Fast forward nearly 50 years to the current situation.  Are the British people so mean spirited now, so insular and selfish, that similar self-aid won’t be considered by flood victims?  If that is the case, then that is truly sad. 

The thing about charity is that it should always, but always, be voluntary – voluntarily given and voluntarily received.  It is not, and never should be considered, an absolute “right” when something goes wrong.   My mum and dad, I know, would have been embarrassed if someone had started a “charity begins at home” campaign back in ’67, but they were from a generation that knew the sort of deprivation and suffering that people in war zones go through – during WW2 my dad was away fighting in North Africa and Burma while my mum was raising a couple of kids alone on rations, as were hundreds of thousands like her.   They would have empathised, I’m sure, with the people in Homs and Gaza and the CAR and the Philippines who are struggling to make a life now with far less than any British flood victim.
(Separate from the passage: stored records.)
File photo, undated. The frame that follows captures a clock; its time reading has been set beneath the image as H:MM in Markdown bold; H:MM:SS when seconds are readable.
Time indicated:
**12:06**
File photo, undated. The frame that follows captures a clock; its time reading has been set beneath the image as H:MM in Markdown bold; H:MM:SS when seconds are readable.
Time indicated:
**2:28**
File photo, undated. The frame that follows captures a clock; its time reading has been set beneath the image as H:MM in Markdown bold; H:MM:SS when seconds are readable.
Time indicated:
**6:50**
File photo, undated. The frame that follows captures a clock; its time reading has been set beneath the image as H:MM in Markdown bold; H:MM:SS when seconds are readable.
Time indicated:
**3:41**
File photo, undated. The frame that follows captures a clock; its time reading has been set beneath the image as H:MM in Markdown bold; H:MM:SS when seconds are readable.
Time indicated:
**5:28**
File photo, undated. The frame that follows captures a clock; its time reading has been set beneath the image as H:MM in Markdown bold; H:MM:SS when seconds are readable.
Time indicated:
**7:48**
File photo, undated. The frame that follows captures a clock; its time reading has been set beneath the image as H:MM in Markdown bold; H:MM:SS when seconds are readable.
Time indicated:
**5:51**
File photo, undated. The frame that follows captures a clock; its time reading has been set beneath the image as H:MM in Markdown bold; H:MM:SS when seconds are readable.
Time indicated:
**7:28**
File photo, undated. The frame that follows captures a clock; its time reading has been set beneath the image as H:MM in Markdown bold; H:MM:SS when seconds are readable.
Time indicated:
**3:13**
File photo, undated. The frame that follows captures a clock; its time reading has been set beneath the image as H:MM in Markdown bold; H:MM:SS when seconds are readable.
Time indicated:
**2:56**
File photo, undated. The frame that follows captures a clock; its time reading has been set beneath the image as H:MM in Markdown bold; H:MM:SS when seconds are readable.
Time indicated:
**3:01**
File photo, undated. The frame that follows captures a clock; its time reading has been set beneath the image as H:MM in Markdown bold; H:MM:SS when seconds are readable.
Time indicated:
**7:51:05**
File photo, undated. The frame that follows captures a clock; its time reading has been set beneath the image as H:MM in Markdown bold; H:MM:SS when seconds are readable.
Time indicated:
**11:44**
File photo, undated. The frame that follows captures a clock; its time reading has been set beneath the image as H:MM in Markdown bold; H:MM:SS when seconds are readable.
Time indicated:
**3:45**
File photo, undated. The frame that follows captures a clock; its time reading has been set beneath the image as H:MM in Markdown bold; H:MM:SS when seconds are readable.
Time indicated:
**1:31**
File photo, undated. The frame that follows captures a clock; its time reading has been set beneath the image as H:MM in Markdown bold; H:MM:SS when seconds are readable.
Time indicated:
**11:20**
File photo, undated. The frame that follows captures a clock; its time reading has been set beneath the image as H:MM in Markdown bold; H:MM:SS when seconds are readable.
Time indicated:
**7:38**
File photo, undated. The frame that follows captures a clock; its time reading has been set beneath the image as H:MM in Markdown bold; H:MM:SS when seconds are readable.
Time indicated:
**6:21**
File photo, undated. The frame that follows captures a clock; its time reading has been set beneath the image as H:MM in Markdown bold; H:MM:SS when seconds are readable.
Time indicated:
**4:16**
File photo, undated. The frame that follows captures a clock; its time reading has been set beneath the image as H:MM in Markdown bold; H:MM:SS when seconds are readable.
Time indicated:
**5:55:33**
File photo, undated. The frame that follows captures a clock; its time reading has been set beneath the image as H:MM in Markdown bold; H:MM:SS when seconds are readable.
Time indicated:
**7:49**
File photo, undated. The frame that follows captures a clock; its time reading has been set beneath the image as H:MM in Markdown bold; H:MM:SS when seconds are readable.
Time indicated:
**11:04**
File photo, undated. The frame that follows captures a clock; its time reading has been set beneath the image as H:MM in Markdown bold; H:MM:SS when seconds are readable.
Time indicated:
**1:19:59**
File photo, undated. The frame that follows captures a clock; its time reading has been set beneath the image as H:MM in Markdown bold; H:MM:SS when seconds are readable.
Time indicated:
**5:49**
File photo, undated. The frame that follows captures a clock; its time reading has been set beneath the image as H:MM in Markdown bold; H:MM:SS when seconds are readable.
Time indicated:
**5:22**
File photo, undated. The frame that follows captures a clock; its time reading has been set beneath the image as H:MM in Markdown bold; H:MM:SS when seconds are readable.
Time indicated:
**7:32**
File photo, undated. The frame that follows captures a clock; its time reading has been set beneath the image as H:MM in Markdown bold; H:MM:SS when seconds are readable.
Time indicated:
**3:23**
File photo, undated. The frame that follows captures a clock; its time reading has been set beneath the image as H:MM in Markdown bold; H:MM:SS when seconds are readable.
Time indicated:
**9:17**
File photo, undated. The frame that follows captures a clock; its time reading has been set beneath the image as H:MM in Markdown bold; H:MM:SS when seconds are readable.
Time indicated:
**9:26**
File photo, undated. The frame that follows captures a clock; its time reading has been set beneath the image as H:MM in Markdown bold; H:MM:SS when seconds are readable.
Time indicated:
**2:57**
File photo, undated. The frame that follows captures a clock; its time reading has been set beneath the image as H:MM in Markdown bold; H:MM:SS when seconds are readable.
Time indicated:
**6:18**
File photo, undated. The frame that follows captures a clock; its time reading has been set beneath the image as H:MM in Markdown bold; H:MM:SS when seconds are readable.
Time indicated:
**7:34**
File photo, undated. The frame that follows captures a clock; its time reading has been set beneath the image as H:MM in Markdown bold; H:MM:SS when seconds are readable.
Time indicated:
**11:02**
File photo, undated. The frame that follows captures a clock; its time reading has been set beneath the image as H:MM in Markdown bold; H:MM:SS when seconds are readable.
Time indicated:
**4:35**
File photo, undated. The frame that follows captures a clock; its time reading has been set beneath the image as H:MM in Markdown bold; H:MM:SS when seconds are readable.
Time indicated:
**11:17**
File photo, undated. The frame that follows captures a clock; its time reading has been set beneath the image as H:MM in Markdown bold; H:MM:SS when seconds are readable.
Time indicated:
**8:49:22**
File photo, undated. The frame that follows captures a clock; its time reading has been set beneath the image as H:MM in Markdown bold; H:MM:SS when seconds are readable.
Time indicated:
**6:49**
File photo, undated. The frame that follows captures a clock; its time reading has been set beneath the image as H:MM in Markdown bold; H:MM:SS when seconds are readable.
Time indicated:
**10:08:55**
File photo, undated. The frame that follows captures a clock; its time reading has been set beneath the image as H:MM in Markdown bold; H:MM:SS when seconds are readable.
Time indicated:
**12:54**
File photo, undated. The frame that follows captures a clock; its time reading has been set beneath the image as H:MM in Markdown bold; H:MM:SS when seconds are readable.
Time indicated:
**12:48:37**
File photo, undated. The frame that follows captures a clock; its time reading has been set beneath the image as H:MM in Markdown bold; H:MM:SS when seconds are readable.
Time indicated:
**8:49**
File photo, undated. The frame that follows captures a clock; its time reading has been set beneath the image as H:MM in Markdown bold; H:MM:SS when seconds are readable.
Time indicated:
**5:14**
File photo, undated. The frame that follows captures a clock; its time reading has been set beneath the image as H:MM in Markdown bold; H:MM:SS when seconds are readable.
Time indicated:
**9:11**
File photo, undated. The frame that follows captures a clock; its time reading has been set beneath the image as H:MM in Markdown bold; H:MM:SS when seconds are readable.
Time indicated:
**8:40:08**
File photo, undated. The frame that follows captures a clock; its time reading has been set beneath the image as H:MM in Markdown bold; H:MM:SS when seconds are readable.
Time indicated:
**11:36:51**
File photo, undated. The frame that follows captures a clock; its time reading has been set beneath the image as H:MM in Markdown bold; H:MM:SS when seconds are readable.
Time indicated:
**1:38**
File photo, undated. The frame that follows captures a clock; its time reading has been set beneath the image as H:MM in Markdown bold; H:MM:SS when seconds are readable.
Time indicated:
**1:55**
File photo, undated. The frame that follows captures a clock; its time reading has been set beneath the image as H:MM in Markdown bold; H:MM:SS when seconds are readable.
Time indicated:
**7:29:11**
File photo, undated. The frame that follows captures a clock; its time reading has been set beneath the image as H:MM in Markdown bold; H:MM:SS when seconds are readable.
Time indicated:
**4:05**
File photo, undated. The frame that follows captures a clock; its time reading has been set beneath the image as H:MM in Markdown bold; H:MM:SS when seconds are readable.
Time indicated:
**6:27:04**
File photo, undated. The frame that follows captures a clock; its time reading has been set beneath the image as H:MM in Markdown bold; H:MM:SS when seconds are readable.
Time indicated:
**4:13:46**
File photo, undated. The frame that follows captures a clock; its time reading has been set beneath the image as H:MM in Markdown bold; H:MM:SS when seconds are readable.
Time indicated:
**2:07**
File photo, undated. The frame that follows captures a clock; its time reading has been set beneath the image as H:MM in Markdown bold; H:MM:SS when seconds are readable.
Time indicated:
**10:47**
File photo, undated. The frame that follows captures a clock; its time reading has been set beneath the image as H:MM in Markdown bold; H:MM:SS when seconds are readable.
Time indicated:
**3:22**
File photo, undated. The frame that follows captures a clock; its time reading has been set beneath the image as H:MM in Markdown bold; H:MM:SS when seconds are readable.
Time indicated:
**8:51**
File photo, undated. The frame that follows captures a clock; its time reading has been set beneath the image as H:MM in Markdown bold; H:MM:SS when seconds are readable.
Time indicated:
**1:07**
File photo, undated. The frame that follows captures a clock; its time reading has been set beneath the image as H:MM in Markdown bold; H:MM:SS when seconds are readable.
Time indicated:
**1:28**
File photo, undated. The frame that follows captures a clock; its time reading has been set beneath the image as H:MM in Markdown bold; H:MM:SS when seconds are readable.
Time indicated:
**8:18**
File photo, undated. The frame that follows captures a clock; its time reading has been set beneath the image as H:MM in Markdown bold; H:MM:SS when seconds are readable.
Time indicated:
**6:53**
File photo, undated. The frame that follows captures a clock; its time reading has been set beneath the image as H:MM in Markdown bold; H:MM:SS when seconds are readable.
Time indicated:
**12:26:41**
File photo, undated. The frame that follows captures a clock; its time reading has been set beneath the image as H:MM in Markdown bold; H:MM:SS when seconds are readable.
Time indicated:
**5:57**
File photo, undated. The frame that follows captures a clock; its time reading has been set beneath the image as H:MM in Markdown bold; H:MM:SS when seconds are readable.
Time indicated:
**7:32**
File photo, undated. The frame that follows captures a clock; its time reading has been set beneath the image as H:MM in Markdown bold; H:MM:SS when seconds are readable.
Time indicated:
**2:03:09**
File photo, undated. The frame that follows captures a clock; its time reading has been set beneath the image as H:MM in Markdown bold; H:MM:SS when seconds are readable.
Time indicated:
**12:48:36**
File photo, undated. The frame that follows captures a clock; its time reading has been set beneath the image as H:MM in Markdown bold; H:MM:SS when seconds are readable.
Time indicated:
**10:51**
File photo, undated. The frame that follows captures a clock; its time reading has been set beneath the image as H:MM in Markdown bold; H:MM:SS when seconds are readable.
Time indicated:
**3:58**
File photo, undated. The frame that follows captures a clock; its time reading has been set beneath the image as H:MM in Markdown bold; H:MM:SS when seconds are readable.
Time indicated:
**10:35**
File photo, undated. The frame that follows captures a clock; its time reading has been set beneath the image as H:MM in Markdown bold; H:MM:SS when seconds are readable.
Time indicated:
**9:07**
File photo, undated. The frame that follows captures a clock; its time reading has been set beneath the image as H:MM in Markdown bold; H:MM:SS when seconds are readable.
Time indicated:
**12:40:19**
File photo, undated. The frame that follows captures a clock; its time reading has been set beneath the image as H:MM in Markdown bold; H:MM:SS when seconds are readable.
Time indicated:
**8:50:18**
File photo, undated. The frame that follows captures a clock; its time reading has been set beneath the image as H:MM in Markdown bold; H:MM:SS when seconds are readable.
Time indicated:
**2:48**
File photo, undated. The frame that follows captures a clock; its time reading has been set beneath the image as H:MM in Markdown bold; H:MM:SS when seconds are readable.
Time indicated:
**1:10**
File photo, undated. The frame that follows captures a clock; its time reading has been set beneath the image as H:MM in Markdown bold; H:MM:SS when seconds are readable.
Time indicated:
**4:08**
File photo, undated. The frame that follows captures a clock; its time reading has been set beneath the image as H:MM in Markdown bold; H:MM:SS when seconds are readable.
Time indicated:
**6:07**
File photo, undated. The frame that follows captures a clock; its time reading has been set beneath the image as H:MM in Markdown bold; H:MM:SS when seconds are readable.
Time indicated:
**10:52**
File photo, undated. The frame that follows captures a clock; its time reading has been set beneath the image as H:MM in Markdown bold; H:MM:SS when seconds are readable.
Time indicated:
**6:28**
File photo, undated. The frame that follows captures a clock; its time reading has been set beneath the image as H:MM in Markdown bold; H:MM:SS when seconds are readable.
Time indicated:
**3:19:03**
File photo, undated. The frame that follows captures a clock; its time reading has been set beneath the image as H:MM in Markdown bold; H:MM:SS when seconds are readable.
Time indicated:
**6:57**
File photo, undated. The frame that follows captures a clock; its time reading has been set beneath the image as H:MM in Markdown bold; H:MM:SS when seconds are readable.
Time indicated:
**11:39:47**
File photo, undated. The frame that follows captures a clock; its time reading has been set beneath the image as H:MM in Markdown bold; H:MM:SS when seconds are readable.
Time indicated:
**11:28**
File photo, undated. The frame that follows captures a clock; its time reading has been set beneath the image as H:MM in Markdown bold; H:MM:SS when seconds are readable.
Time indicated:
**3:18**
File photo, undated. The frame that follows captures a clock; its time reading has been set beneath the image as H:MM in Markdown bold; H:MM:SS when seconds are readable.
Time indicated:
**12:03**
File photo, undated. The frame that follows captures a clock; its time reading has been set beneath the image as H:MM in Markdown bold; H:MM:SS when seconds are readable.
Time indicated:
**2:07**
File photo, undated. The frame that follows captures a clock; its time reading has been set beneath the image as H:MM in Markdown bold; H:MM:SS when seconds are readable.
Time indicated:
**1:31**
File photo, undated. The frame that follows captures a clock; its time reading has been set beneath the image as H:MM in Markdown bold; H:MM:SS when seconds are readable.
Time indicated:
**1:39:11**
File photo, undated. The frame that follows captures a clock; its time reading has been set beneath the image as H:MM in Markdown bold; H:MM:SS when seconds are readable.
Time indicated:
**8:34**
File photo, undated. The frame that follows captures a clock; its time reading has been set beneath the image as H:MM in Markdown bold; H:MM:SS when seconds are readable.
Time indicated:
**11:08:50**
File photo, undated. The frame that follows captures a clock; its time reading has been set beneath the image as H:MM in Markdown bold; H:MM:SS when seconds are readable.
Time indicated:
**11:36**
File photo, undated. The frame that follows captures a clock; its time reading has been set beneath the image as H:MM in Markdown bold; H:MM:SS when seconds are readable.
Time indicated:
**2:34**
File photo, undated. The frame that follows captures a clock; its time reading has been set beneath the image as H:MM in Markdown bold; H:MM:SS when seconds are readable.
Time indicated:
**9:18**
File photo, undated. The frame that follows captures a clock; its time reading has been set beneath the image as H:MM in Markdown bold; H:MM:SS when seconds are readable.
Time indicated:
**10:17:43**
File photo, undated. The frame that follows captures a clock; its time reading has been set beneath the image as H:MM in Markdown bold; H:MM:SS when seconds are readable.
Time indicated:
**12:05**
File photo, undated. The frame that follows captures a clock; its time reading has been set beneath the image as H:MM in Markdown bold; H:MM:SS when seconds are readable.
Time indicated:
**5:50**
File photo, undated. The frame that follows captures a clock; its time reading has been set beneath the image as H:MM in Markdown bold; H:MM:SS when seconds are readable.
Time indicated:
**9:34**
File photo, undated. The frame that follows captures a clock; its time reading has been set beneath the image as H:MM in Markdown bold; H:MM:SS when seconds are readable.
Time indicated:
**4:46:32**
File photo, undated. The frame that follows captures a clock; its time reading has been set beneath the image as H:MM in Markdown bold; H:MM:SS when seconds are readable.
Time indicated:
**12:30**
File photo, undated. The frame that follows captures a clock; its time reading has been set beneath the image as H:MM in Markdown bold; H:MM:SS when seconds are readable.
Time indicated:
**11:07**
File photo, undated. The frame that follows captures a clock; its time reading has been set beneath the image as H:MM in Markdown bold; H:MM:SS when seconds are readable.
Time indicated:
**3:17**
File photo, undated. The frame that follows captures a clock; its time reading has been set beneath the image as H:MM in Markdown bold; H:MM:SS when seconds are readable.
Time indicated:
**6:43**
It seems to me that Britain is no longer Great, and hasn’t been so for years.  It seems to be increasingly a selfish and prejudiced society, that carries a chip on its shoulder from its long lost glory days.  Certainly that is how, in my experience, it is perceived in many parts of the world, and it’s becoming increasingly difficult for me to make an alternative case.   

I am British, and glad to be so, but it saddens me to see and hear some of the trash that comes from my fellow British.  It saddens me more that a country once a held up as a fine example of a tolerant, caring and giving society is reduced to a constant litany of complaint, usually unwarranted and ill-informed.  And it saddens me most that it seems to be getting worse by the day.

And there is not a damned thing I can do to change it.